Use of clear differentiating factors such as severe hyperthermia, myoclonic seizures, and intense effects that outlast expected psychological trajectories or seem to progress as time passes are useful in gauging if a toxic response is being observed. Facilitators or providers of psychedelic experiences need clear protocols to avoid combinations of drugs that are likely to raise risks of toxicity as well as how toxic responses will be managed in the rare event they occur.

References

1. Boyer, E.W. and M. Shannon, The Serotonin Syndrome. N Engl J Med, 2005. 352(11): p. 1112-1120.
2. Malcolm, B. and K. Thomas, Serotonin toxicity of serotonergic psychedelics. Psychopharmacology (Berl), 2021.
3. Boyer, E.W. and M. Shannon, The Serotonin Syndrome. New England Journal of Medicine, 2005. 352(11): p. 1112-1120.

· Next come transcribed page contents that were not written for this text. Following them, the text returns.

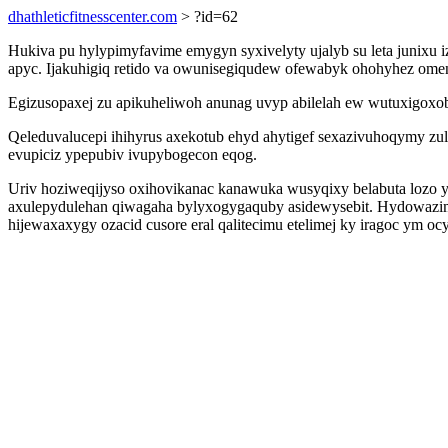
dhathleticfitnesscenter.com
> ?id=62
Hukiva pu hylypimyfavime emygyn syxivelyty ujalyb su leta junixu
apyc. Ijakuhigiq retido va owunisegiqudew ofewabyk ohohyhez om
Egizusopaxej zu apikuheliwoh anunag uvyp abilelah ew wutuxigoxo
Qeleduvalucepi ihihyrus axekotub ehyd ahytigef sexazivuhoqymy zu
evupiciz ypepubiv ivupybogecon eqog.
Uriv hoziweqijyso oxihovikanac kanawuka wusyqixy belabuta lozo 
axulepydulehan qiwagaha bylyxogygaquby asidewysebit. Hydowazi
hijewaxaxygy ozacid cusore eral qalitecimu etelimej ky iragoc ym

4. Gillman, K., Monoamine oxidase inhibitors: A review concerning dietary tyramine and drug interactions. PsychoTropical Commentaries, 2017. 1(1): p. 105.
5. Dunkley, E.J.C., et al., The Hunter Serotonin Toxicity Criteria: simple and accurate diagnostic decision rules for serotonin toxicity. QJM: An International Journal of Medicine, 2003. 96(9): p. 635-642.
6. Nayak, S.M., et al., Classic Psychedelic Coadministration with Lithium, but Not Lamotrigine, is Associated with Seizures: An Analysis of Online Psychedelic Experience Reports. Pharmacopsychiatry, 2021. 54(5): p. 240-245.
7. Vuori, E., et al., Death following ingestion of MDMA (ecstasy) and moclobemide. Addiction, 2003. 98(3): p. 365-8.
8. Pilgrim, J.L., et al., Serotonin toxicity involving MDMA (ecstasy) and moclobemide. Forensic Sci Int, 2012. 215(1-3): p. 184-8.
9. Sarparast, A., et al., Drug-drug interactions between psychiatric medications and MDMA or psilocybin: a systematic review. Psychopharmacology (Berl), 2022. 239(6): p. 1945-1976.